Zwar weisen die Testberichte der Bachema AG Analytische Laboratorien in Schlieren keine gesundheitsgefährdenden Krankheitserreger aus. Dennoch mahnen Experten wie Andreas Baumgartner vom Bundesamt für Gesundheit zur Vorsicht: «Die Keimbelastung ist vergleichbar mit derjenigen von Geld, das wir im Portemonnaie herumtragen.» Zudem sieht Baumgartner die Gefahr, dass infektiöse Bakterienstämme über Weihwasser weiterverbreitet werden. Der Mikrobiologe empfiehlt deshalb, das Wasser täglich zu wechseln und den Behälter gründlich zu reinigen.
Die Realität sieht jedoch anders aus. Laut Christoph Casetti, Domherr an der Kathedrale in Chur, werde das Weihwasser «normalerweise einmal im Jahr», am Gründonnerstag, gewechselt. «An diesem Tag vor Ostern wird das vorhandene Weihwasser ins Erdreich ausgeschüttet. Am Ostergottesdienst wird dann wieder neues Wasser geweiht», erläutert Casetti. Allerdings sollte, so der Domherr, Weihwasser früher gewechselt werden, wenn es verschmutzt ist. Der Augenschein aber zeigt: In der Schale der Seitenkapelle der Kathedrale schwappt eine trübe, gelblich-braune Brühe. Die Analyse ergibt eine Belastung von 8,2 Millionen Keimen pro Milliliter.
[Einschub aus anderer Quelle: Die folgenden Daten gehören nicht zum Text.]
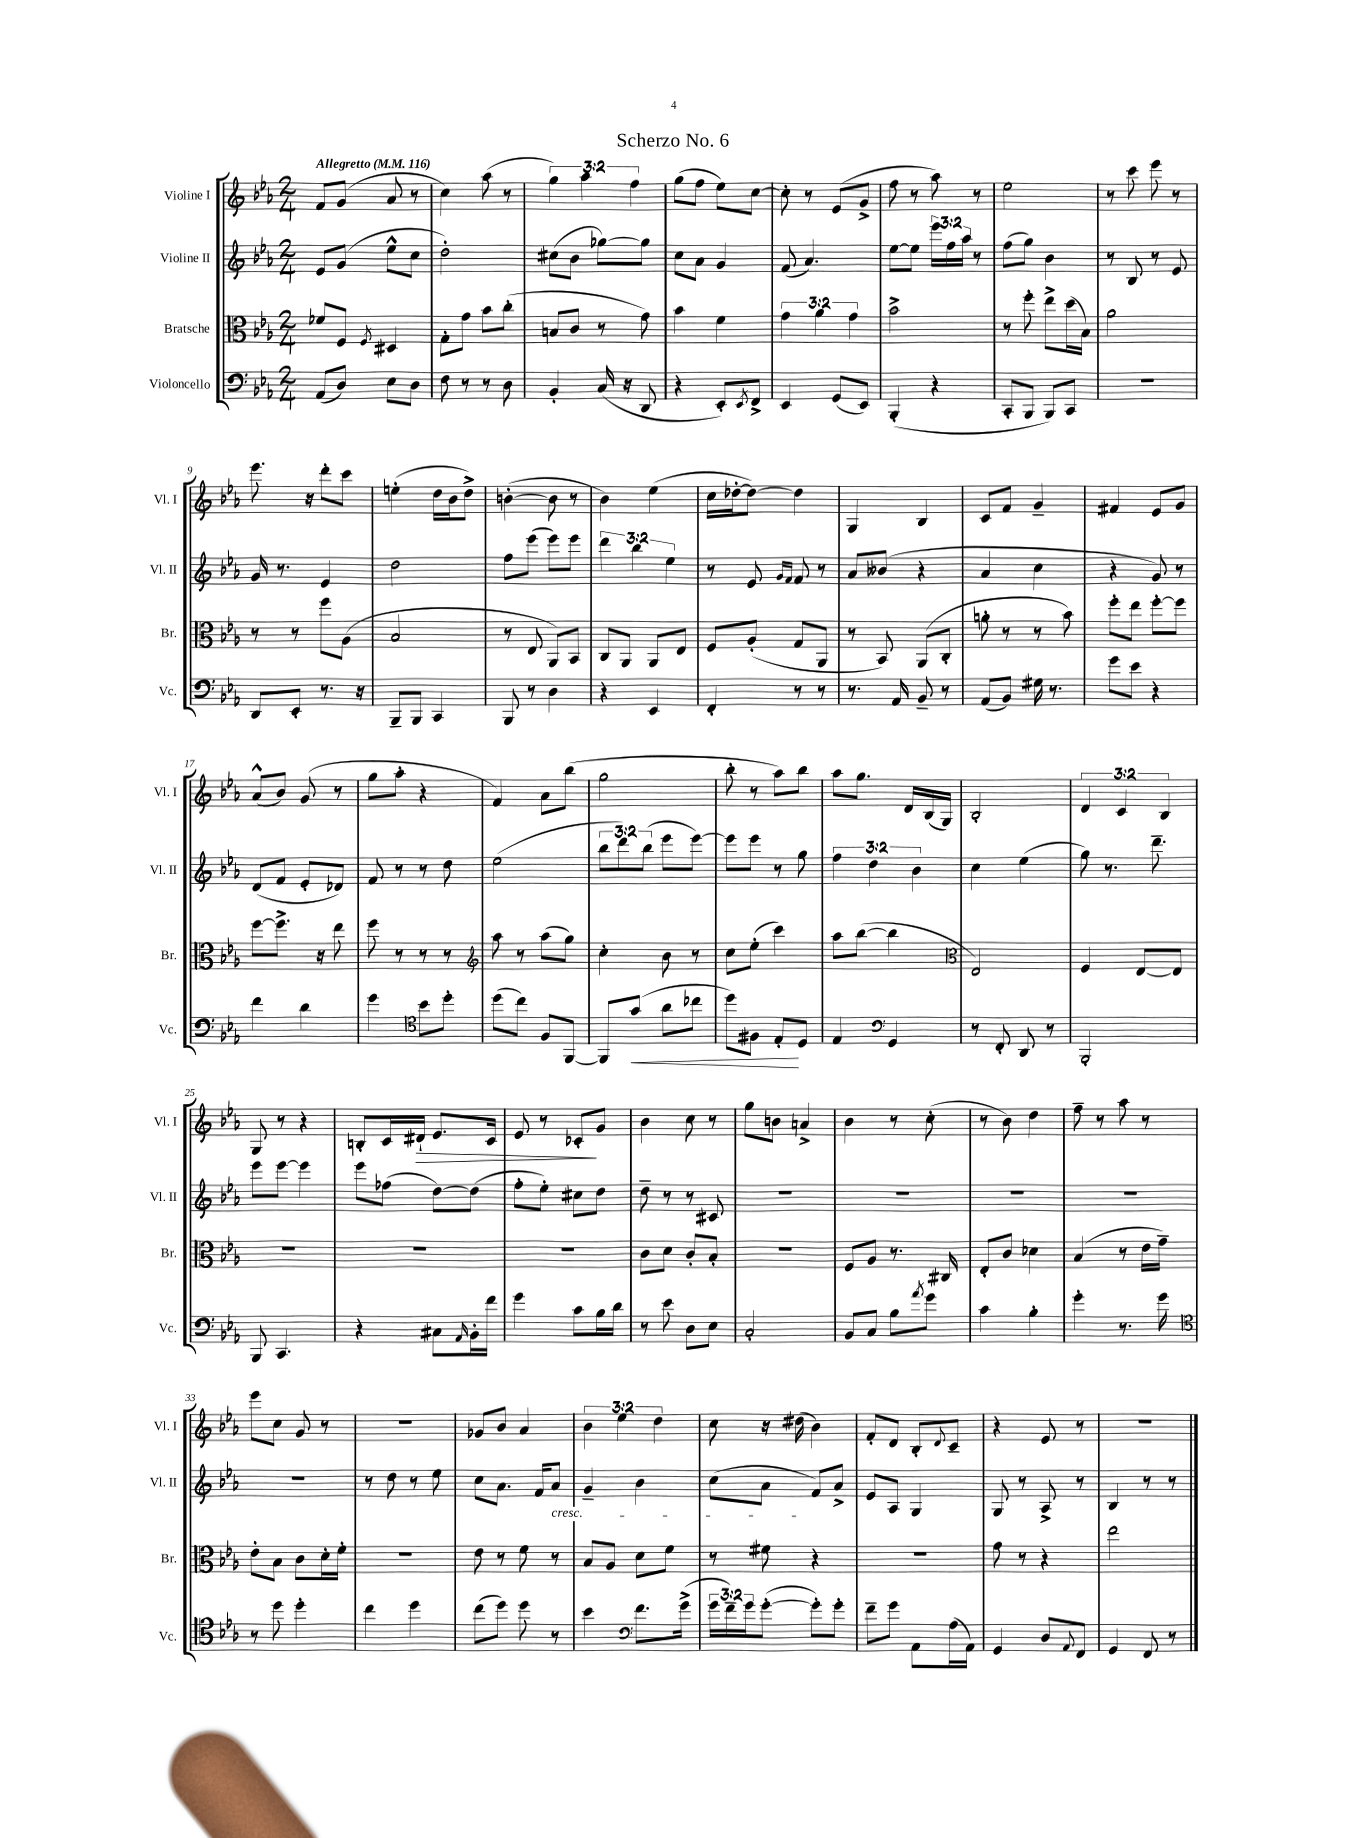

**kern	**kern	**kern	**kern
*staff4	*staff3	*staff2	*staff1
*clefF4	*clefC3	*clefG2	*clefG2
*k[b-e-a-]	*k[b-e-a-]	*k[b-e-a-]	*k[b-e-a-]
*M2/4	*M2/4	*M2/4	*M2/4
*MM116	*MM116	*MM116	*MM116
(8AA-	8f-	8e-	8f
8D)	8F	(8g	(8g
.	8qF	.	.
8E-	4D#	8ee-^^	8a-
8D	.	8cc	8r
=	=	=	=
8F	8G'	2dd')	4cc)
8r	8g	.	.
8r	8b-	.	(8aa-
8D	(8cc'	.	8r
=	=	=	=
4BB-'	8B	(8cc#	6gg)
.	8c	8b-	.
.	.	.	6aa-
(16C	8r	[8gg-)	.
16r	.	.	.
.	.	.	6ff
8DD	8g)	8gg-]	.
=	=	=	=
4r	4b-	8cc	(8gg
.	.	8a-	8ff
8EE-')	4f	4g	8ee-)
8qEE-	.	.	.
8FF^	.	.	[8cc
=	=	=	=
4EE-	6g	(8f	8cc']
.	.	4.a-)	8r
.	6a-	.	.
(8GG	.	.	(8e-
.	6g	.	.
8EE-)	.	.	8g^
=	=	=	=
(4BBB-'	2b-^	[8ee-	8ff
.	.	8ee-]	8r
4r	.	24eee-	8aa-)
.	.	24ff	.
.	.	24aa-	.
.	.	8r	8r
=	=	=	=
8CC'	8r	(8ff	2ee-
8BBB-	8ff'	8gg)	.
8BBB-)	8ee-^	4b-	.
8CC	(16dd	.	.
.	16B-)	.	.
=	=	=	=
2r	2a-	8r	8r
.	.	8B-	8ccc
.	.	8r	8eee-
.	.	8e-	8r
=	=	=	=
8DD	8r	16g	8.eee-
.	.	8.r	.
8EE-'	8r	.	.
.	.	.	16r
8.r	8ff	4e-	8ddd'
.	(8A-	.	8ccc
16r	.	.	.
=	=	=	=
8BBB-~	2B-	2dd	(4ee'
8BBB-	.	.	.
4CC	.	.	16dd
.	.	.	16b-
.	.	.	8dd^)
=	=	=	=
8BBB-	8r	8ff	([4b'
8r	8E-	(8eee-	.
4D	8AA-)	8eee-)	8b]
.	8BB-	8eee-	8r
=	=	=	=
4r	8C	6ddd	4b-)
.	8AA-	.	.
.	.	6bb-	.
4EE-	8AA-	.	(4ee-
.	.	6ee-	.
.	8E-	.	.
=	=	=	=
4FF'	8F	8r	16cc
.	.	.	[16dd-'
.	(8A-'	8e-	8dd-_)
.	.	16qqg	.
.	.	16qqf	.
8r	8G	8f	4dd-]
8r	8AA-	8r	.
=	=	=	=
8.r	8r	8a-	4G
.	8BB-)	(8b--	.
16AA-	.	.	.
8BB-~	(8AA-	4r	4B-
8r	8C'	.	.
=	=	=	=
(8AA-	8a'	4a-	8c
8BB-)	8r	.	8f
16G#	8r	4cc	4g~
8.r	.	.	.
.	8b-)	.	.
=	=	=	=
8g	8ff'	4r	4f#
8e-	8ee-	.	.
4r	[8ff'	8g)	8e-
.	8ff]	8r	8g
=	=	=	=
4f	[8ff	(8d	(8a-^^
.	8.ff^]	8f	8b-)
4d	.	8e-'	(8g
.	16r	.	.
.	8ee-	8d-)	8r
=	=	=	=
4g	8ff	8f	8gg
.	8r	8r	8aa-'
*clefC4	*	*	*
8b-	8r	8r	4r
8dd'	8r	8dd	.
=	=	=	=
*	*clefG2	*	*
(8dd	8aa-	(2ee-	4f)
8cc)	8r	.	.
8F	(8aa-	.	8a-
[8FF	8gg)	.	(8bb-
=	=	=	=
8FF]	4cc'	12bb-	2gg
.	.	12ddd)	.
(8g	.	.	.
.	.	(12bb-	.
8a-	8b-	8eee-	.
8cc-	8r	[8eee-)	.
=	=	=	=
8dd)	8cc	8eee-]	8bb-'
8F#	(8ee-'	8eee-	8r
8E-'	4ccc)	8r	8aa-)
8D	.	8gg	8bb-
=	=	=	=
4E-	8aa-	6ff	8aa-
.	([8bb-	.	8.gg
.	.	6dd	.
*clefF4	*	*	*
4GG	4bb-]	.	.
.	.	.	16d
.	.	6b-	.
.	.	.	(16B-
.	.	.	16G)
=	=	=	=
*	*clefC3	*	*
8r	2E-)	4cc	2B-'
8FF'	.	.	.
8DD	.	(4ee-	.
8r	.	.	.
=	=	=	=
2BBB-'	4F	8gg)	6d
.	.	8.r	.
.	.	.	6c
.	[8E-	.	.
.	.	8.ddd~	.
.	.	.	6B-
.	8E-]	.	.
=	=	=	=
8BBB-	2r	8eee-	8G
4.CC	.	[8eee-	8r
.	.	4eee-]	4r
=	=	=	=
4r	2r	8eee-	8B'
.	.	(8ff-	16c
.	.	.	16d#`
8C#	.	[8dd)	8.e-
16qqAA-	.	.	.
16BB-'	.	(8dd]	.
16f	.	.	16c
=	=	=	=
4g	2r	8ff'	8e-
.	.	8ee-')	8r
8c	.	8cc#	8c-'
16B-	.	8dd	8g
16d	.	.	.
=	=	=	=
8r	8c	8dd~	4b-
8e-	8d	8r	.
8D	8c'	8r	8cc
8E-	8B-'	8c#	8r
=	=	=	=
2C'	2r	2r	8gg
.	.	.	8b
.	.	.	4a^
=	=	=	=
8BB-	8F	2r	4b-
8C	8A-	.	.
8B-	8.r	.	8r
8qa-	.	.	.
8g	.	.	(8cc'
.	16C#	.	.
=	=	=	=
4c	8E-'	2r	8r
.	8c	.	8b-)
4B-'	4d-	.	4dd
=	=	=	=
4g'	(4B-	2r	8ff~
.	.	.	8r
8.r	8r	.	8aa-
.	16e-	.	8r
16g	16g~)	.	.
=	=	=	=
*clefC4	*	*	*
8r	8e-'	2r	8eee-
8dd	8B-	.	8cc
4dd'	8c	.	8g
.	16d'	.	8r
.	16f'	.	.
=	=	=	=
4cc	2r	8r	2r
.	.	8dd	.
4dd	.	8r	.
.	.	8ee-	.
=	=	=	=
(8cc	8e-	8cc	8g-
8dd)	8r	8.a-	8b-
8dd	8f	.	4a-
.	.	16f	.
8r	8r	8a-	.
=	=	=	=
4b-	8B-	4g~	6b-
.	8A-	.	.
.	.	.	6ee-
*clefF4	*	*	*
8.f	8d	4b-	.
.	.	.	6dd
.	8f	.	.
(16g^	.	.	.
=	=	=	=
24g	8r	(8cc	8cc
24f~)	.	.	.
24g	.	.	.
([8g'	8f#	8a-	16r
.	.	.	(16dd#
8g'])	4r	8f)	4b-)
8g'	.	8a-^	.
=	=	=	=
8f~	2r	8e-	8f'
8g	.	8A-	8d
8AA-	.	4G	8B-'
.	.	.	8qqd
(16A-	.	.	8c~
16AA-)	.	.	.
=	=	=	=
4GG	8g	8G	4r
.	8r	8r	.
8D	4r	8A-^	8e-
8qqAA-	.	.	.
8FF	.	8r	8r
=	=	=	=
4GG	2ee-	4B-	2r
8FF	.	8r	.
8r	.	8r	.
==	==	==	==
*-	*-	*-	*-
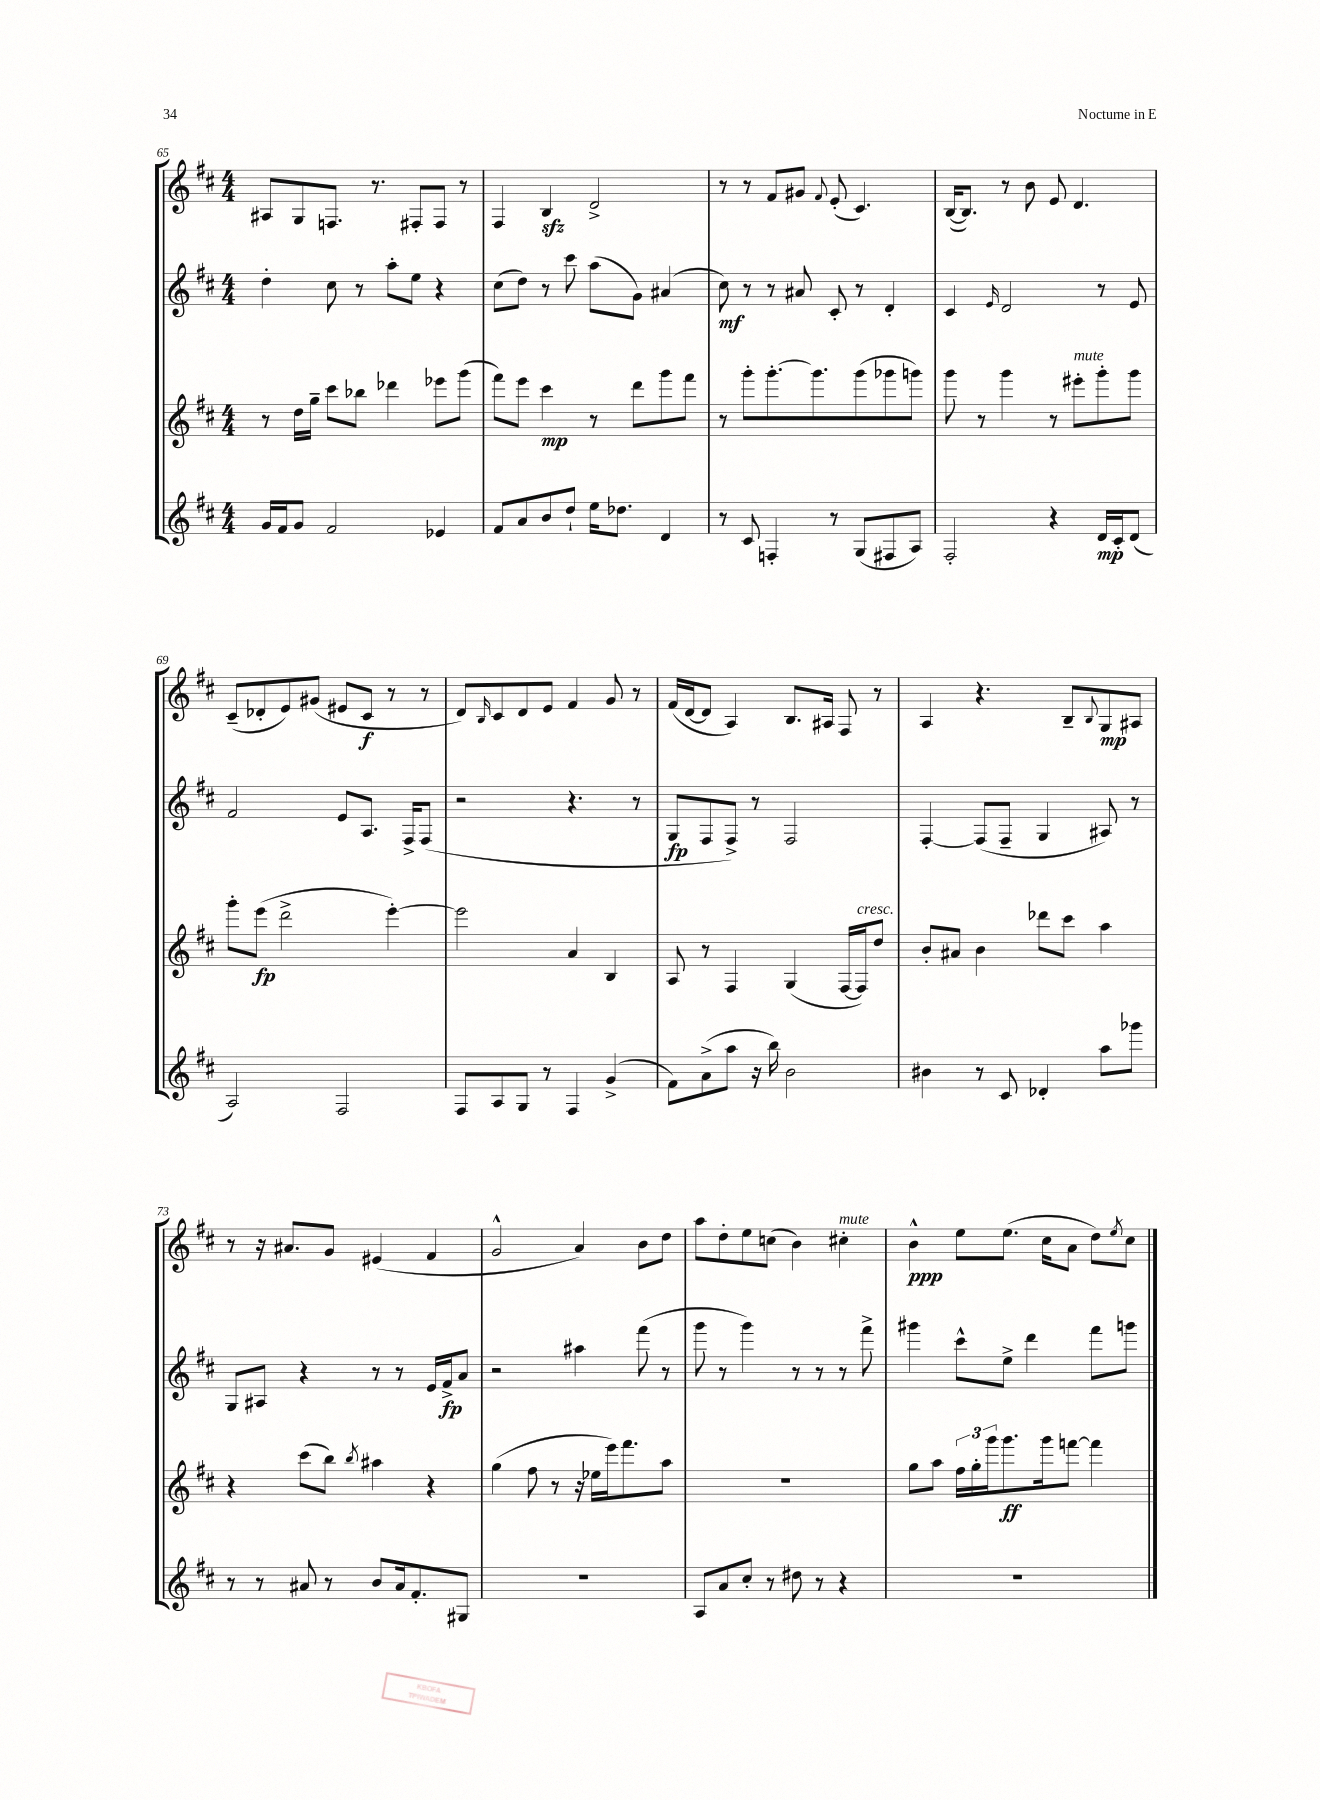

Neben Schimmel- und Hefepilzen bevölkern auch viele grosse Bakterien und begeisselte Einzeller das Weihwasser.
Keiner der zehn getesteten Orte konnte die gesetzliche Badewasser-Norm erfüllen. Als am stärksten belastet erwies sich mit 9 Millionen Keimen pro Milliliter das Weihwasser im Kloster Einsiedeln. Das Becken vor der Kapelle der Schwarzen Madonna enthielt darüber hinaus Fäkalbakterien (Enterokokken). Im Kloster Einsiedeln zeigt man sich überrascht: «Unsere Sigristen wechseln das Weihwasser zwei- bis dreimal pro Woche aus», sagt der klösterliche Informationsbeauftragte Pater Othmar Lustenberger.
Eine tote Kellerassel im geweihten Nass
Am wenigsten Keime tummelten sich im Weihwasser im Kloster Disentis. Appetitlicher war das Weihwasser der Benediktiner aber keineswegs. Im Nass schwamm eine tote Kellerassel und unter dem Mikroskop wurden laut Labor «viele, sich schnell bewegende Einzeller mit Geisseln, Goldalgen und kleine Bakterien» sichtbar.
Immerhin: Im europäischen Vergleich können sich die Schweizer Kirchen durchaus behaupten. Spanische Mikrobiologen wiesen letztes Jahr im Weihwasser der römisch-katholischen Kirchen von Sevilla 30 für den Menschen giftige Keimarten nach. Auch eine Untersuchung der Universität München in bayrischen Kirchen erbrachte wenig Schmeichelhaftes: Von so genannten Belebtschlammflocken aus der Abwässerklärung über Rädertierchen bis hin zu furunkel- und abszessauslösenden Staphylokokken tummelten sich eine Vielzahl von Organismen und Krankheitserregern in den Becken.